Quando li Casa das Máquinas, livro de estreia de Alexandre Guarnieri, eu já havia dito/escrito que estava diante de um conjunto de petardo-poemas diferenciado no rol do que já havia lido até então. O livro era/é uma investigação poética sobre a maquinaria do mundo, “com ou sem seus parafusos-fusos que apertam e afrouxam os nossos eixos de homem-humanidade, fator que pode ou não combustionar o rumo de todas as coisas. Poemas-válvula, poemas-rebite, poemas-cilindro, poemas-lâmpada, mecanophrenya generalizada…”
O singular livro da capa preta agora cede espaço no território-criador de Guarnieri para outro rebento-solar: seu segundo livro, intitulado de Corpo de Festim. Livro da capa verde, com Houdini acorrentado, esboço-simulação de uma criação para a larga estrada da humanidade asfaltada através dos invólucros perfeitos: os corpos das coisas e até mesmo o corpo do próprio corpo: a ideia da possibilidade do banquete particular sempre disponível.

Pedido de trabalho A
Por favor, reescreva em forma de lista, de modo mais breve, o parágrafo do texto que começa com "O singular livro da capa preta", mantendo os fatos principais.
Pedido de trabalho B
Reproduza do texto o trecho que começa em "O singular livro" e segue até "particular sempre disponível.".
Baseie-se somente no texto.

Registros fornecidos
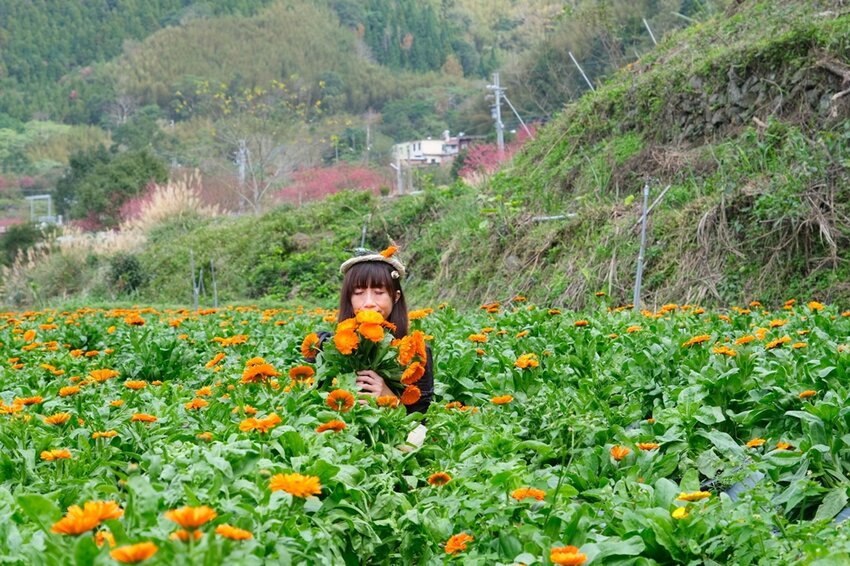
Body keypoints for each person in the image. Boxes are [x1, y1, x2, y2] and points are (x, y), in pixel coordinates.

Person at [309, 248, 434, 415]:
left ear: (395, 297)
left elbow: (421, 419)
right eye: (359, 293)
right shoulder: (324, 347)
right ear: (349, 298)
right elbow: (308, 404)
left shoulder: (416, 354)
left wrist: (389, 398)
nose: (369, 302)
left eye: (379, 292)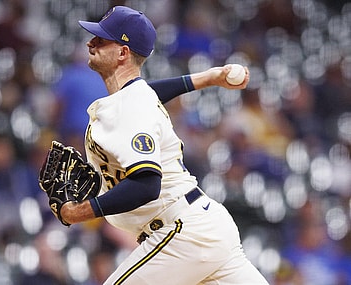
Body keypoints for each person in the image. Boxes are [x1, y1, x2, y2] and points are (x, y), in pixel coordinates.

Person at [56, 6, 269, 285]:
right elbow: (146, 91)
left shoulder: (130, 106)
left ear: (122, 52)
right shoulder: (135, 98)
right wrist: (207, 78)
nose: (90, 42)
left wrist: (80, 211)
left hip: (182, 234)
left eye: (101, 39)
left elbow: (146, 185)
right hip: (207, 227)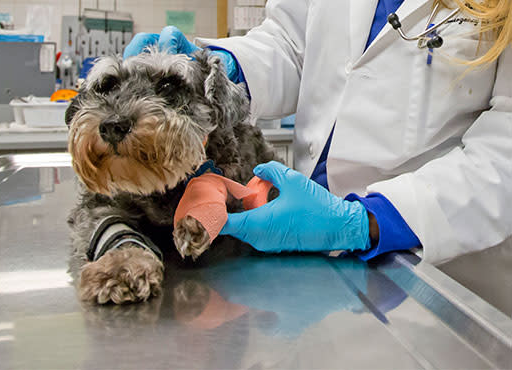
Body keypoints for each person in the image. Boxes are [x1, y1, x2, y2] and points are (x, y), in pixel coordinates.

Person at [124, 0, 512, 264]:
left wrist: (365, 221)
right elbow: (290, 44)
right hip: (300, 241)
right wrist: (225, 68)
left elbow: (503, 152)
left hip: (428, 260)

Resposta A
- O livro da capa preta cede espaço ao segundo livro de Guarnieri, intitulado Corpo de Festim.
- Esse novo livro tem capa verde, com Houdini acorrentado.
- É descrito como esboço-simulação de uma criação para a estrada da humanidade, através dos invólucros perfeitos: os corpos das coisas e o corpo do próprio corpo.
- Traz a ideia da possibilidade do banquete particular sempre disponível.

Resposta B
O singular livro da capa preta agora cede espaço no território-criador de Guarnieri para outro rebento-solar: seu segundo livro, intitulado de Corpo de Festim. Livro da capa verde, com Houdini acorrentado, esboço-simulação de uma criação para a larga estrada da humanidade asfaltada através dos invólucros perfeitos: os corpos das coisas e até mesmo o corpo do próprio corpo: a ideia da possibilidade do banquete particular sempre disponível.